#### TASK OBJECTIVE
Copy out the data word for word. The images are not part of the copy.

#### PROVIDED DATA
──────────
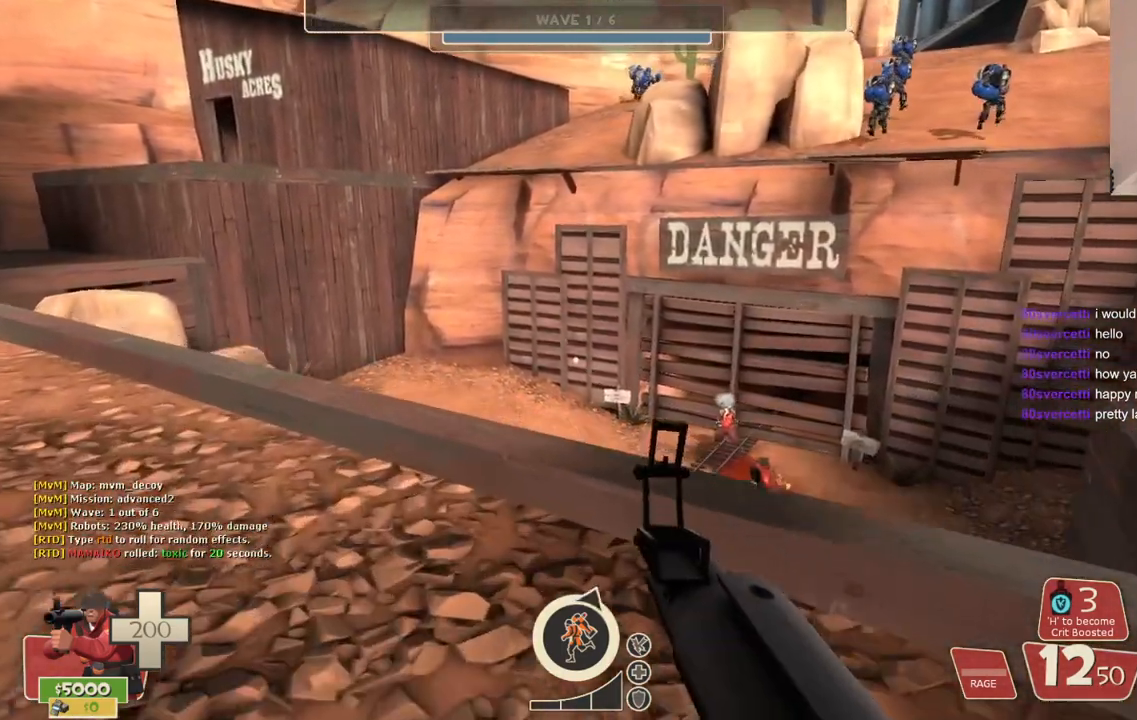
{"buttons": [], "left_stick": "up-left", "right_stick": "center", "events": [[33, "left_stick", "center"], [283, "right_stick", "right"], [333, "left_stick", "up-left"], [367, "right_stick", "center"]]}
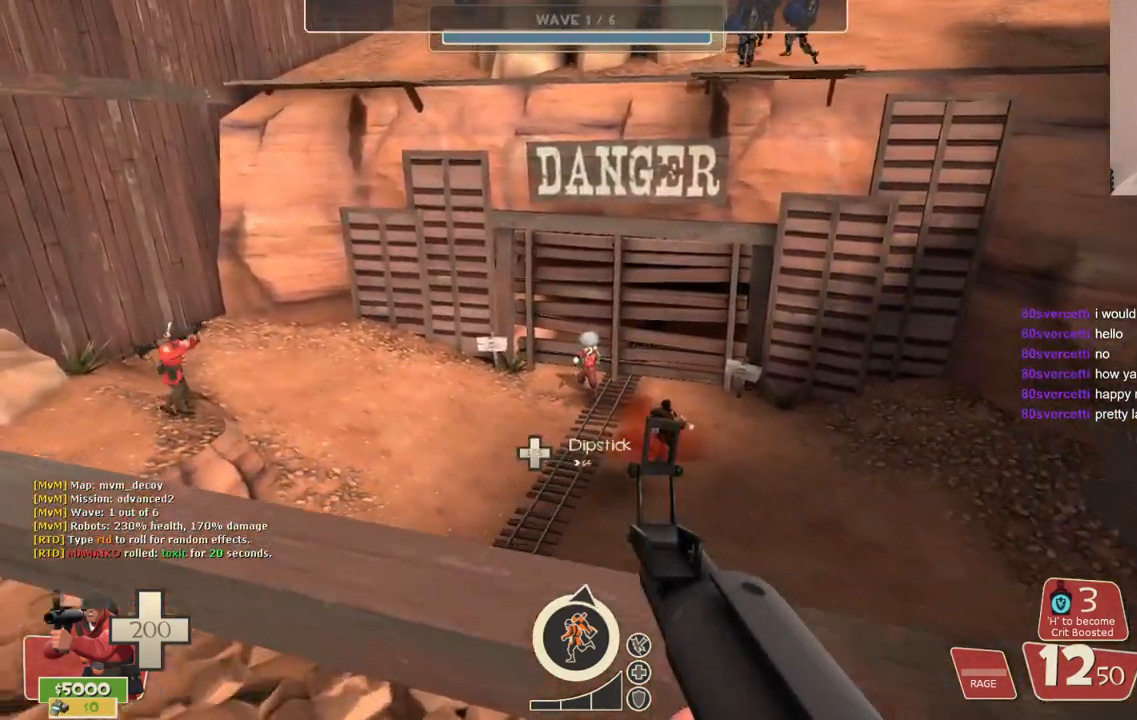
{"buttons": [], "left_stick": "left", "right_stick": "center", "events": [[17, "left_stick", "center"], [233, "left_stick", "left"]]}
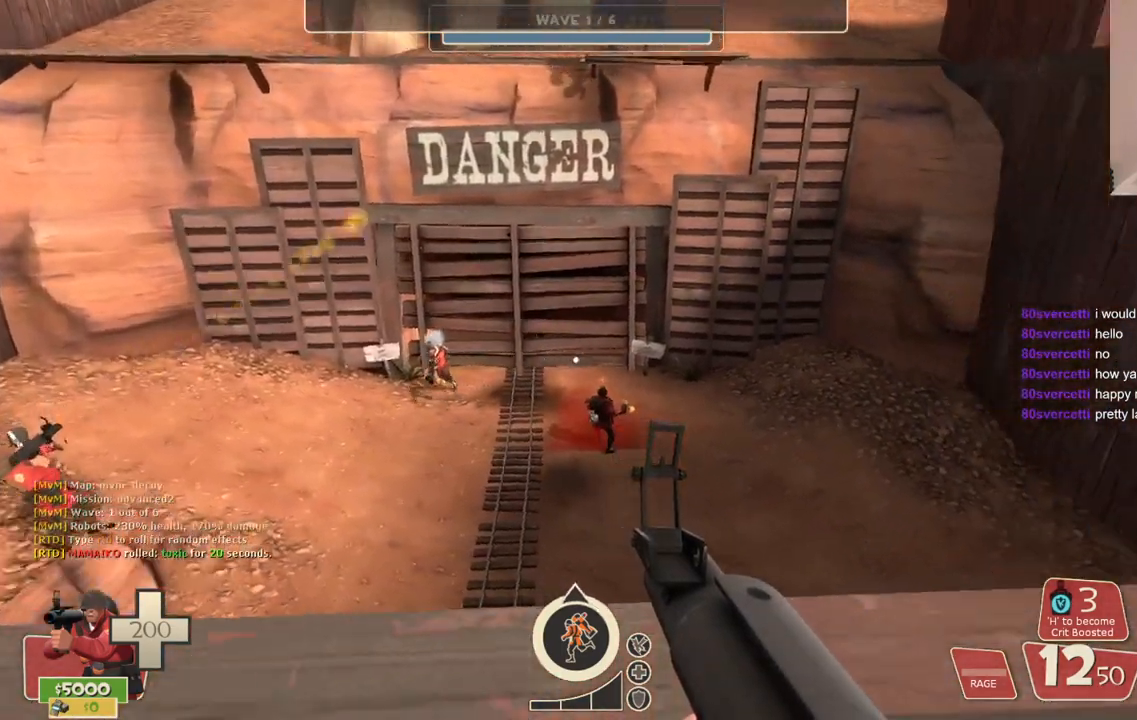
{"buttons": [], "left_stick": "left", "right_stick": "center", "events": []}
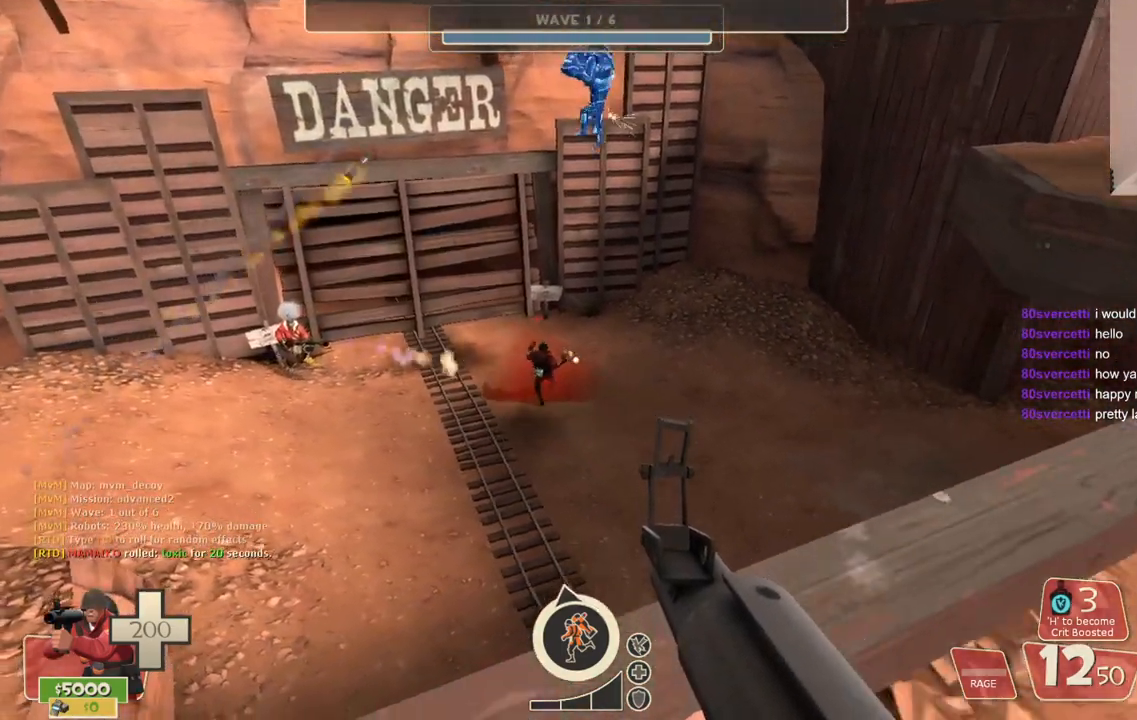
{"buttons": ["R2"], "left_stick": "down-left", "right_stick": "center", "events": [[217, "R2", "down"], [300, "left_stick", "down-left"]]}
──────────
#### RESULT OF THE EXERCISE
{"buttons": [], "left_stick": "up-left", "right_stick": "center", "events": [[33, "left_stick", "center"], [283, "right_stick", "right"], [333, "left_stick", "up-left"], [367, "right_stick", "center"]]}
{"buttons": [], "left_stick": "left", "right_stick": "center", "events": [[17, "left_stick", "center"], [233, "left_stick", "left"]]}
{"buttons": [], "left_stick": "left", "right_stick": "center", "events": []}
{"buttons": ["R2"], "left_stick": "down-left", "right_stick": "center", "events": [[217, "R2", "down"], [300, "left_stick", "down-left"]]}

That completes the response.